== Data for this exercise
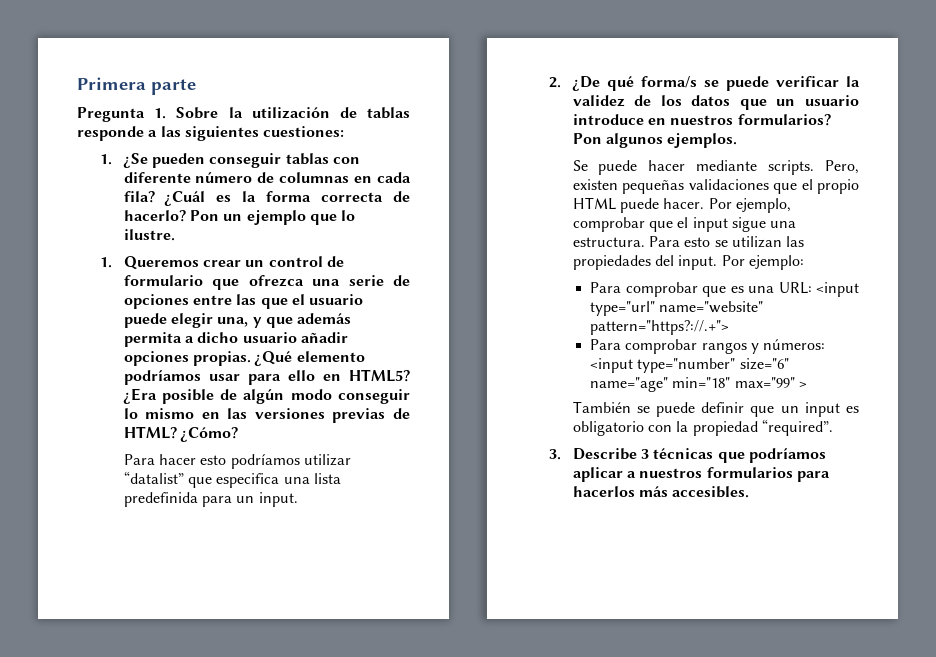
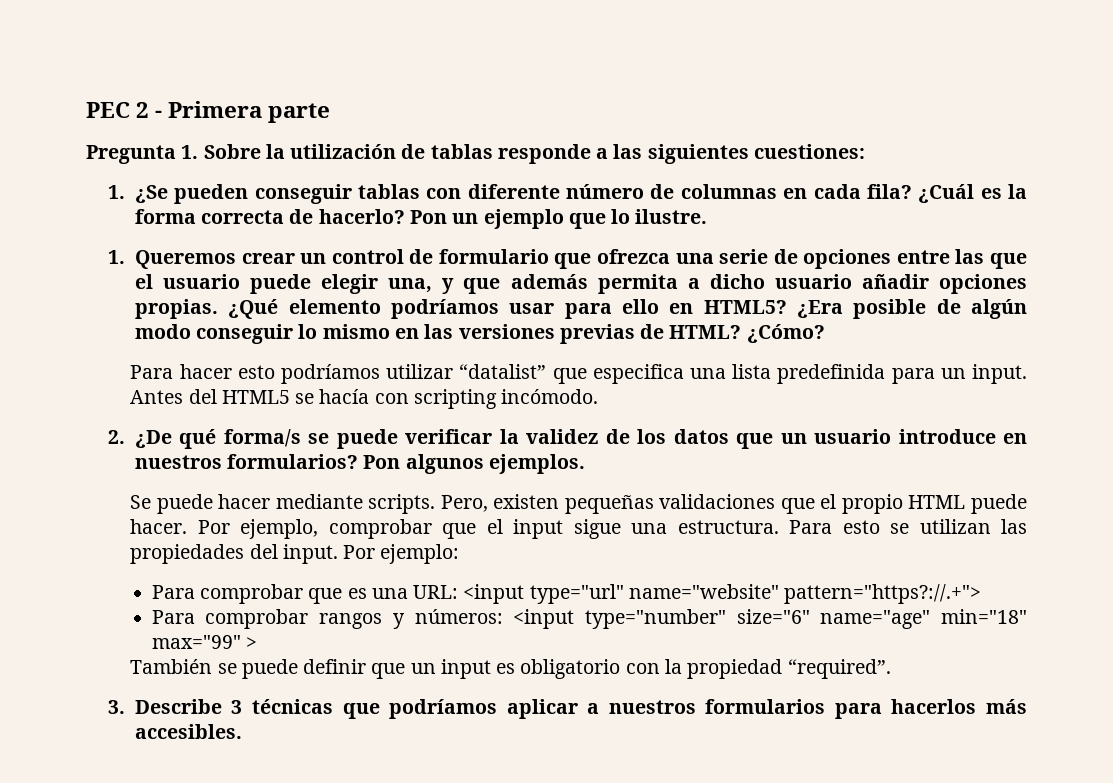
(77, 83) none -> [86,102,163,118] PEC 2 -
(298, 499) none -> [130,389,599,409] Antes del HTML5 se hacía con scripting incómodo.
====
== Data for this exercise
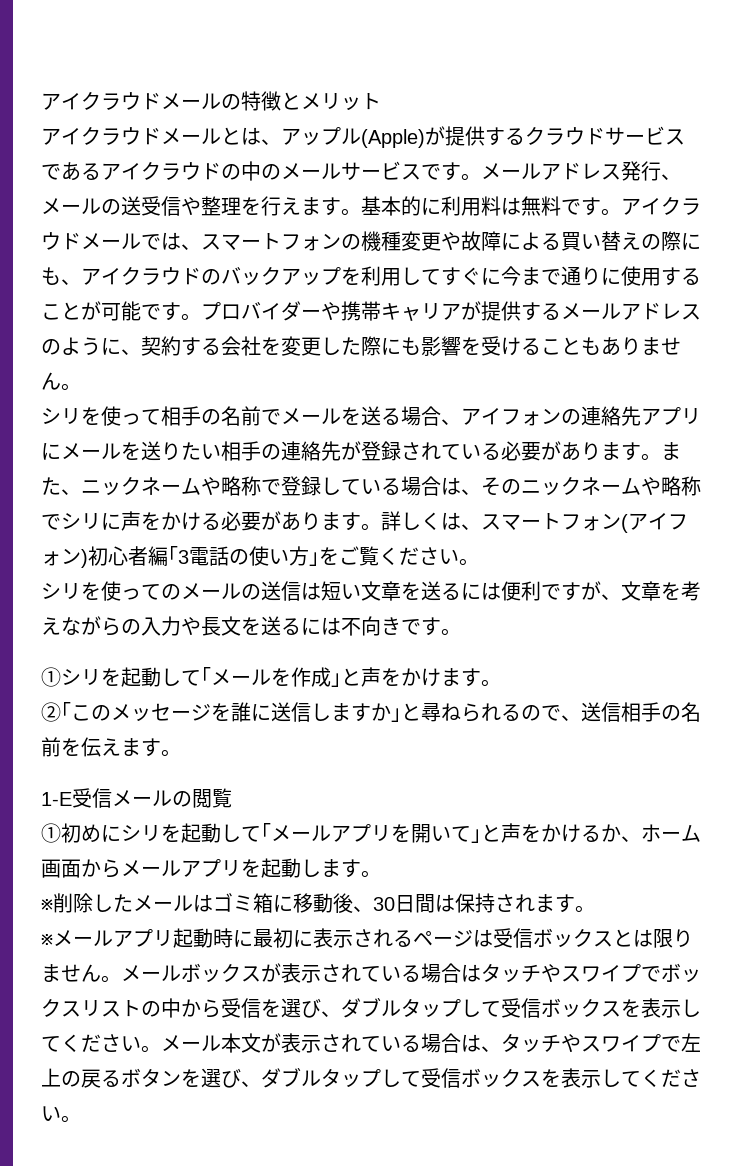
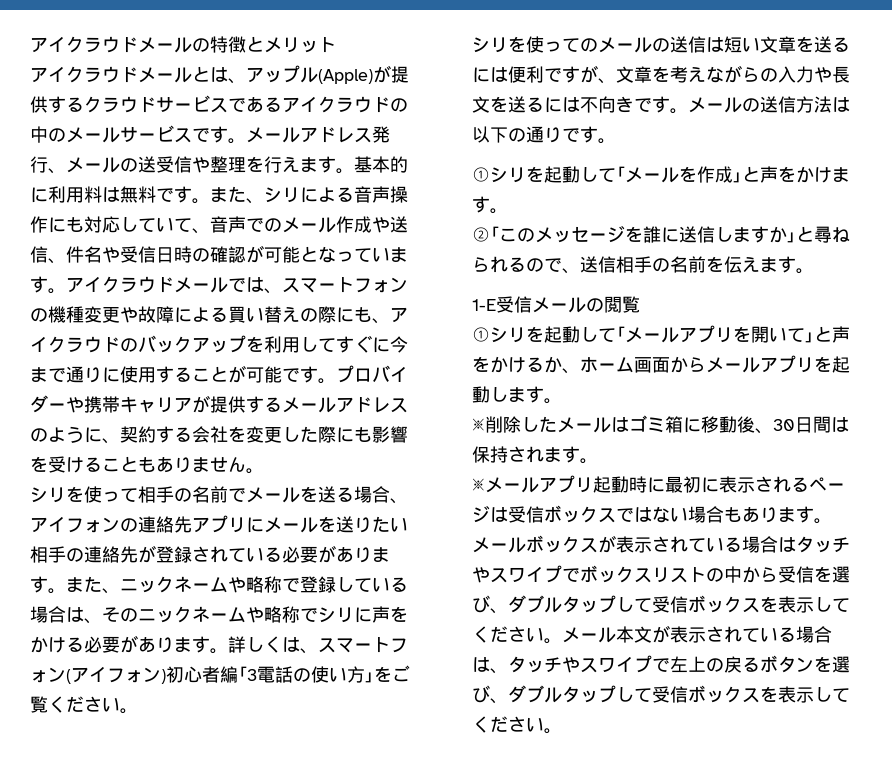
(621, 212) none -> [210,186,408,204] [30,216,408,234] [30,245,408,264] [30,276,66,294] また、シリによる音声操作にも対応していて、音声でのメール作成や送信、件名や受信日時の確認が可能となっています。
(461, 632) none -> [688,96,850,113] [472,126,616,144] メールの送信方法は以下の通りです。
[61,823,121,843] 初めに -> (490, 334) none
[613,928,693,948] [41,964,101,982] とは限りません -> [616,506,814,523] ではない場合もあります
====
== Data for this exercise
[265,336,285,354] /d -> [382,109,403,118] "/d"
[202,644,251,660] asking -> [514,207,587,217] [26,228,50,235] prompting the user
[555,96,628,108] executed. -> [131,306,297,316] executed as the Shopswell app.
====
Directions
Above are the records. Print exactly, and only, the lines from the line with "[61,823,121,843] 初めに -> (490, 334) none" to the line with "[613,928,693,948] [41,964,101,982] とは限りません", both inclusive.

Exercise result
[61,823,121,843] 初めに -> (490, 334) none
[613,928,693,948] [41,964,101,982] とは限りません -> [616,506,814,523] ではない場合もあります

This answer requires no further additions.